• [Exercise passage]:

COVID-19: Physical Distancing

Physical distancing is proven to be one of the most effective ways to reduce the spread of illness during an outbreak. Together, we can slow the spread of COVID-19 by making a conscious effort to keep a physical distance between each other. With patience and cooperation, we can all do our part.

 

What does Physical Distancing mean?

Physical distancing involves taking steps to limit the number of people you come into close contact with.  Avoiding close contact with other people helps prevent the spread of illnesses, such as COVID-19, by keeping the density of people low.

Physical distancing means making changes in your everyday routines in order to minimize close contact with others. Even though individuals are separated physically, it is still important to stay connected socially through other means, such as phone calls, social media, or other digital means.

For more details on the options of getting together with others, visit the Safer Socializing & Gatherings page.

• [Required action A]: Summarize the physical distancing text in two sentences.
• [Required action B]: Reproduce the physical distancing text word for word, starting with "Physical distancing means" and going on through "other digital means.".
• [Required action C]: Write what comes next in the physical distancing text, picking up after its final sentence.

• [Information given]:
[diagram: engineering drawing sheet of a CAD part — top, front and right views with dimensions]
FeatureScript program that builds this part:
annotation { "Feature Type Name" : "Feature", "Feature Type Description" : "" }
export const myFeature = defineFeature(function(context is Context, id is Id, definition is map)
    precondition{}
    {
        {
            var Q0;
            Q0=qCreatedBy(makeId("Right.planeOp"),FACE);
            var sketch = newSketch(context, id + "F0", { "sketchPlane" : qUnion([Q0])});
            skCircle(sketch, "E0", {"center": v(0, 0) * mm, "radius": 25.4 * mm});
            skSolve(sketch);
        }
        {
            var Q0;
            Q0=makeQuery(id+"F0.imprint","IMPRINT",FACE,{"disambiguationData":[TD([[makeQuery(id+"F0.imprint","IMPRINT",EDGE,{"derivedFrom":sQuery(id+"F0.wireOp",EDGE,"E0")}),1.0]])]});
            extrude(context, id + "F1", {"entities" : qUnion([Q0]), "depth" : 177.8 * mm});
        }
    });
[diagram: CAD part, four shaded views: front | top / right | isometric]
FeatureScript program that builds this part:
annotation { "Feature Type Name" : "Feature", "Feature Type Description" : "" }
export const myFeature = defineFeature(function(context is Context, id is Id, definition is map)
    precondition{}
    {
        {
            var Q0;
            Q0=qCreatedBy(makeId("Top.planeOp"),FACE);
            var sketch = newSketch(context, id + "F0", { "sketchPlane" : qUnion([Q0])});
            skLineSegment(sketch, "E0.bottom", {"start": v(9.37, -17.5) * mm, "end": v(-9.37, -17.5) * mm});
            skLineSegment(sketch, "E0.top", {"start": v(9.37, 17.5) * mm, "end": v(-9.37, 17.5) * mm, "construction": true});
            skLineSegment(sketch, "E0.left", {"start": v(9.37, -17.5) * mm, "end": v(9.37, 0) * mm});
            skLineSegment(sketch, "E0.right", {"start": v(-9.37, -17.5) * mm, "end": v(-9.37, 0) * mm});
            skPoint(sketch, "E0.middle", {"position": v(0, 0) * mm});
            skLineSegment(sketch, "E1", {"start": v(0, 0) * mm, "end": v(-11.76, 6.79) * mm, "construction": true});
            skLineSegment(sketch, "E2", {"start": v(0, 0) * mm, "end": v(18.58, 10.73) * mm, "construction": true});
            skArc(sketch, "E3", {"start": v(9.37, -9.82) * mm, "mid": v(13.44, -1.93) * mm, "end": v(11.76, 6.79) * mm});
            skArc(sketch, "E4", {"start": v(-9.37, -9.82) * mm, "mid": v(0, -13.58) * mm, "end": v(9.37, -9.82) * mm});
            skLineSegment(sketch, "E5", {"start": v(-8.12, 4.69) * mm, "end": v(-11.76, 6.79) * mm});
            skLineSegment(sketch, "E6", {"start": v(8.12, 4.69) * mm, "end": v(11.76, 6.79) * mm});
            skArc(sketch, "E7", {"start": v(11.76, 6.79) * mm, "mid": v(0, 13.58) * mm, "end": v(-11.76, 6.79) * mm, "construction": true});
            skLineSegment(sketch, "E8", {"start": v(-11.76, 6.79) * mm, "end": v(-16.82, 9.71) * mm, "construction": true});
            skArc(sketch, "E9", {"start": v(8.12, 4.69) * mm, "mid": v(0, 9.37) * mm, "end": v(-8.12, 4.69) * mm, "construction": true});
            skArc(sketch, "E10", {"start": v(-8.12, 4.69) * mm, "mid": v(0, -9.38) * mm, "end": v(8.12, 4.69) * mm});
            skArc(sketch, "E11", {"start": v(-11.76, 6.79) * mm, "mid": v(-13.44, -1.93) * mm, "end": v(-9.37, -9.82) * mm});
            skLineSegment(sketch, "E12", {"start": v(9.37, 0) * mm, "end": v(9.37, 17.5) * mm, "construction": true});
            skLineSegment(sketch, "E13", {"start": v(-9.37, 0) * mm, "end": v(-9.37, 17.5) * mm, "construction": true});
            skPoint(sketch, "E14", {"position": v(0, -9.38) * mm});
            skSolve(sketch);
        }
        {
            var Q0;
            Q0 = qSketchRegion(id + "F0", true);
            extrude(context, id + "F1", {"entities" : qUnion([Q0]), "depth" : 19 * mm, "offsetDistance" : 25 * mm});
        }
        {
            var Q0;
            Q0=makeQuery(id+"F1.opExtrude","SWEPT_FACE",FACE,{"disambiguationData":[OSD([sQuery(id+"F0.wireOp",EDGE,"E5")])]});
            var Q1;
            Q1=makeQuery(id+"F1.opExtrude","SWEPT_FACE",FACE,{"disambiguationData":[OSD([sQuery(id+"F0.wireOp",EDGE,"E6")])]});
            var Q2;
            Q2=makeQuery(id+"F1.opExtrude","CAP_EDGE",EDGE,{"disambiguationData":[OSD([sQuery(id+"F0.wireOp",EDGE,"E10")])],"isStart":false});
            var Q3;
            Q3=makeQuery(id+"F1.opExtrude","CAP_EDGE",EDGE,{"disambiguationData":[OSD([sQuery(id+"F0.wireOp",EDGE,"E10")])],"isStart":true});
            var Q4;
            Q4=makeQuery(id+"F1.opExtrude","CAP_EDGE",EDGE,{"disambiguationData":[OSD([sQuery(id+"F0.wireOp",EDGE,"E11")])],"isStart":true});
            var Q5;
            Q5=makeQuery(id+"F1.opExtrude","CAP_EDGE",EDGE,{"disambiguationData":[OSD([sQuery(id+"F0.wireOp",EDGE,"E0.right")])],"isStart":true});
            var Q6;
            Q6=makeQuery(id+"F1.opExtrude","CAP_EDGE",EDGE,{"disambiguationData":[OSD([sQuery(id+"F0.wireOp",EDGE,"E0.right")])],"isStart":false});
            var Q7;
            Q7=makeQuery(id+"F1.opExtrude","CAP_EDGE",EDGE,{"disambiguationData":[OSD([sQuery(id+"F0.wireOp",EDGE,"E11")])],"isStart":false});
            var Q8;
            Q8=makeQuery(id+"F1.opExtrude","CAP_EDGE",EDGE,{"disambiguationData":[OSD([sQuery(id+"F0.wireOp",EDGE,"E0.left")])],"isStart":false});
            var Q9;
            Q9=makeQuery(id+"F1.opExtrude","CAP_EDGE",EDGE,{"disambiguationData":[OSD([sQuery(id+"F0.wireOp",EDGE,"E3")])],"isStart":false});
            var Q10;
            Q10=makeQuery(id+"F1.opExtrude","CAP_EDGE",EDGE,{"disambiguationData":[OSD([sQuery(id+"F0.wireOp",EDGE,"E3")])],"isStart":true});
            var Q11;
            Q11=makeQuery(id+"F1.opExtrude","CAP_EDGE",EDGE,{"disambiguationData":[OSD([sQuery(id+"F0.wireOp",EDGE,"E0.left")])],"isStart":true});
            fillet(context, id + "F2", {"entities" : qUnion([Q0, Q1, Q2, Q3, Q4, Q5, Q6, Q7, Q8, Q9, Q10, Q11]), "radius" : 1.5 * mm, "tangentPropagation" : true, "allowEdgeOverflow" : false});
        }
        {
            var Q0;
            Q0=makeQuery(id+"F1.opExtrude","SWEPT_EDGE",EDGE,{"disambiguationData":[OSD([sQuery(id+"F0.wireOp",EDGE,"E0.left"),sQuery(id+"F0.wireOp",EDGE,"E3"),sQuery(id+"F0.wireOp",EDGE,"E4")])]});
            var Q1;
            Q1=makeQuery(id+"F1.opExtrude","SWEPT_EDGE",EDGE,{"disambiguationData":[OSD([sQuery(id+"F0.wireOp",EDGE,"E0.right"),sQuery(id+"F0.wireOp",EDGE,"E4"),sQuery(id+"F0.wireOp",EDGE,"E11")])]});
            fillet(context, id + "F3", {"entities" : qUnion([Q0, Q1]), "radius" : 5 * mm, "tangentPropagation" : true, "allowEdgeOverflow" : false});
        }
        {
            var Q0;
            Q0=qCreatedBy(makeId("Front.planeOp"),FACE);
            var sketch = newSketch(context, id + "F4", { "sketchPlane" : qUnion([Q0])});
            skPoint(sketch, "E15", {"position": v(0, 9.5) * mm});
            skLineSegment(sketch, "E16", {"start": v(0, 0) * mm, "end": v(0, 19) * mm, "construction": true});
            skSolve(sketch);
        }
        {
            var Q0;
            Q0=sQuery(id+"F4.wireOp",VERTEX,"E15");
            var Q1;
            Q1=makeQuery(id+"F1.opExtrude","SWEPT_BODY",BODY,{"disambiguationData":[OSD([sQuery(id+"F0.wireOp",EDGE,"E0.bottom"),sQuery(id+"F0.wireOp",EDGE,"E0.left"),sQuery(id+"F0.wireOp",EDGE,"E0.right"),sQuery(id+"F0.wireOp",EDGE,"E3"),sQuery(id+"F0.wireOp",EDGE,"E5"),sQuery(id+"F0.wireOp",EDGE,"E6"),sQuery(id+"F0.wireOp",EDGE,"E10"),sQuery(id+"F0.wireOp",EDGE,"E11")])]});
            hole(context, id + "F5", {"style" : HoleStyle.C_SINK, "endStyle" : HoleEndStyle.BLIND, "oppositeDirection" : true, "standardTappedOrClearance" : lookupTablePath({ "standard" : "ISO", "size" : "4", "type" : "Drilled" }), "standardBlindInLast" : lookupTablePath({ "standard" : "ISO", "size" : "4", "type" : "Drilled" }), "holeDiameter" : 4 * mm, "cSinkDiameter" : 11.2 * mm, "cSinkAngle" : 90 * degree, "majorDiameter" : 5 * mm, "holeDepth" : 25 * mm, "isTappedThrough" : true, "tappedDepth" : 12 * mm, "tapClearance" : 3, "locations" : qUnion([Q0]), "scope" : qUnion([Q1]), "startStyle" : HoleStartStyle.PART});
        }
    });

• [Response box A]: Physical distancing means changing everyday routines to limit close contact with others and keep the density of people low, and it is one of the most effective ways to reduce the spread of illnesses such as COVID-19 during an outbreak. Even while physically separated, people should stay socially connected through phone calls, social media, or other digital means.

• [Response box B]:
Physical distancing means making changes in your everyday routines in order to minimize close contact with others. Even though individuals are separated physically, it is still important to stay connected socially through other means, such as phone calls, social media, or other digital means.

• [Response box C]:
How to Practice Physical Distancing

  • Keep your close contacts to those in your household. If you decide to meet up with others outside of your household:
    • Keep the visit outside.
    • Always stay 2 metres (6 feet) apart.
    • Respect current gathering limits.
    • Do not visit anyone who is not feeling well or if you are ill yourself.
    • Wear a mask or face covering when in enclosed public spaces or when it is difficult to maintain 2 metres physical distancing. 
  • Keep a distance of at least 2 metres (6 feet) from others, as much as possible. Whenever it is difficult to maintain a safe distance, wear a mask or face covering to create a barrier between your respiratory droplets and the people and surfaces around you.
  • Stay away from places where there are higher numbers of people. Have a plan B if where you are going is busy.
  • Shop for groceries, medicines and other supplies once per week or less, and go alone if possible.
  • Use food delivery services or online shopping.
  • Work from home when possible and conduct virtual meetings.
  • Greet with a wave or head nod instead of a handshake, kiss or hug with those outside of your household.
  • Use technology to keep in touch with friends and family outside of your household and for virtual play dates for children.
  • Take public transportation during off-peak hours if you’re able. Choose to walk or bike to your destination, if possible.
  • Continue to follow all Infection Prevention and Control measures.

Remember: While you may not feel sick, and while we know these measures are an inconvenience, please be mindful of the members of our community who are more vulnerable to COVID-19 than others.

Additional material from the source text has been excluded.